İran ile demir çelik ihracat ve ithalatı yapan bir Türk firması, kendilerini Birleşmiş Milletler (BM) adına çalıştıkları şeklinde tanıtan dolandırıcıların kurbanı oldu. Irak ülkesini yeniden yapılandırma adı altında 920 ton demir satan firma parasını alamayınca dolandırıldığını anladı. BM'nin adını kullanan şüpheliler tespit edilirken haklarında iddianame düzenlendi.
İstanbul Cumhuriyet Başsavcılığı'nca hazırlanan iddianamede, D.. S.. S… isimli bir şirketin İran ülkesi ile demir çelik ihracat ve ithalatı işini yaptığı, şirketin faaliyet merkezinin İstanbul Fatih olduğu kaydedildi.
"ÖDEMEYİ BM YAPACAK"
Olay tarihinde şirket yetkilisi Benyamin S.'yi telefonla arayan şüphelilerin kendilerini U…. Eğitim Sağlık ve Gıda şirketi yetkilileri olarak tanıttıkları, şüphelilerin müştekiye Birleşmiş Milletler (BM) adına Irak ülkesinin savaştan sonra yeniden yapılandırılması amacıyla betonarme demiri ihtiyacını müştekinin firmasından karşılamak istediklerini, ödemenin BM tarafından yapılacağını söyledikleri belirtildi.

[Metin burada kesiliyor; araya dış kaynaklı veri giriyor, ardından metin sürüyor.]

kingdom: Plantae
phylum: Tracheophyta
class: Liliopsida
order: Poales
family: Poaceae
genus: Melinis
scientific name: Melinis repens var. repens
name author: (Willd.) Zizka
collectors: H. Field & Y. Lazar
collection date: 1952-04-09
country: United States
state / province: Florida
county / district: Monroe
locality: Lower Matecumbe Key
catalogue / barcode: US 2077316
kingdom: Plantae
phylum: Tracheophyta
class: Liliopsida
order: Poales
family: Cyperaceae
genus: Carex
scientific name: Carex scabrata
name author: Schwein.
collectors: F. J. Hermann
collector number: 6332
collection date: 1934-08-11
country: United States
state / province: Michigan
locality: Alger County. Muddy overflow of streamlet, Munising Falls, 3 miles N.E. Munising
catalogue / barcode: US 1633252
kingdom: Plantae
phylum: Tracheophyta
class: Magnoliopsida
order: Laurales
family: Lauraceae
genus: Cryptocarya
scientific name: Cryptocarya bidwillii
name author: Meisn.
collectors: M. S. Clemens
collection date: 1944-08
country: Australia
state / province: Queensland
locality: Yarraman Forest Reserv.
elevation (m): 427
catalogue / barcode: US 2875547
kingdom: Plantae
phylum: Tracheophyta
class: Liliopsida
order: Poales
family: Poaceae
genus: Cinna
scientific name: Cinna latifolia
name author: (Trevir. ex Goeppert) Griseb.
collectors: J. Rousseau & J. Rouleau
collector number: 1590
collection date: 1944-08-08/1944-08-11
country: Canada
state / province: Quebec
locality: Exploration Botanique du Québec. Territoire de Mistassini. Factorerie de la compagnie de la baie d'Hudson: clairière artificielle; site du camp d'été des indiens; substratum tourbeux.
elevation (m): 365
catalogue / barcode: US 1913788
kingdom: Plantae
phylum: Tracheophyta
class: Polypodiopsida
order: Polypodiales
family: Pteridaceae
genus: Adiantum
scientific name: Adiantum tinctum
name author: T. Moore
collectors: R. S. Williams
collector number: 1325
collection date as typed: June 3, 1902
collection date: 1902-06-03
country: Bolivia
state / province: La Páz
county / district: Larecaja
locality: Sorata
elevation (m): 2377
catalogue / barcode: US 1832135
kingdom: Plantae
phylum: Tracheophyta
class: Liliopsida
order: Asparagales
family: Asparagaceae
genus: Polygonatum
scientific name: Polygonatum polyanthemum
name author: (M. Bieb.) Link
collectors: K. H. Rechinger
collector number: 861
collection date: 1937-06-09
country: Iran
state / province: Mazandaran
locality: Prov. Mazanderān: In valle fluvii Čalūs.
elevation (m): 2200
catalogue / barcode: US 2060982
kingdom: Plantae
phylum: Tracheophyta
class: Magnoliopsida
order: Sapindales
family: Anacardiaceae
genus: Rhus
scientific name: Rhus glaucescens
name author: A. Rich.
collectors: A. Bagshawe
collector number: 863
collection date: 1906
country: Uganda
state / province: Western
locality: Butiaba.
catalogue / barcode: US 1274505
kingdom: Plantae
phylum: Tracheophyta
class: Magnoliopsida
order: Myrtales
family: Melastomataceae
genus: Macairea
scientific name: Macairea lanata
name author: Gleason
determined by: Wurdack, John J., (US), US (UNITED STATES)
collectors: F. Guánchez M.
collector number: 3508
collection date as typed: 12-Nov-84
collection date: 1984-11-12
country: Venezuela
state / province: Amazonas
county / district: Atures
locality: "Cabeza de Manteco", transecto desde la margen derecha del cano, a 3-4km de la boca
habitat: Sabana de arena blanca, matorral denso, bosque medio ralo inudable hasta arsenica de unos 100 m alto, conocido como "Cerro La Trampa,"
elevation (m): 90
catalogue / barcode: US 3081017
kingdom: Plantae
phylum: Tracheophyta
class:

Bunun üzerine müştekinin İstanbul'a gelerek şüpheli Miktad Hashem Y. ile şirket merkezinde buluştuğu, şirket merkezinde şüphelilerin şirketinin BM ile organik bağı olduğuna işaret eden birçok amblemli kağıt vb. gördüğü ve şüpheli Miktad'ın yanında sekreter olarak şüpheli Hafsa M.'nin bulunduğu kaydedildi.
920 TON DEMİR VERDİ
Aynı zamanda tercüme işini bu kişinin yaptığı, şüpheli Miktad'ın toplantı esnasında kendisine ve diğer şüpheli Nawfal Dahham Hammadı H.'nin Birleşmiş Milletler'e ait pasaportunu göstererek müştekiyi BM adına hareket ettiğine ikna ettiği, imzaladıkları anlaşma gereğince müştekinin 920 ton demiri şüpheli Miktad'a teslim ettiği halde parasını alamadığı belirtildi.
Savcılıkça, ifadesi alınan tanıkların müşteki iddialarını doğruladıkları, şüpheli Miktad hakkında yakalama kararı çıkarıldığı, şüpheli Nawfal'ın ise şirketin müdürü sıfatıyla yetkili olduğu, şirkete ait suçta kullanılan telefon numaralarının kendi adına kayıtlı olduğu kaydedildi.
BM ADINI KULLANDILAR
Şüpheli Hafsa'nın ise sekreterlik ve tercümanlık yaparak suça ortak olduğu, şüpheliler Miktad, Nawfal ve Hafsa'nın fikir ve eylem birlikteliği içerisinde, Birleşmiş Milletler Kurumu adına hareket ettikleri intibasını uyandırması için bu uluslarası kurumun amblem ve unvanını kullandıkları kaydedildi.
İddianamede, bu kurumu anımsatacak şekilde şirket kurdukları ve daha sonra Birleşmiş Milletler adına şüpheli ile irtibat kurmak suretiyle kurum adına hareket ettiklerine müştekiyi inandırarak müştekiden haksız menfaat elde ettikleri belirtildi.
Şüphelilerin 'Tacir veya Şirket Yöneticileri ile Kooperatif Yöneticilerinin Dolandırıcılığı' suçundan cezalandırılması istendi. Dava, ilerleyen günlerde İstanbul Ağır Ceza Mahkemesi'nde görülecek.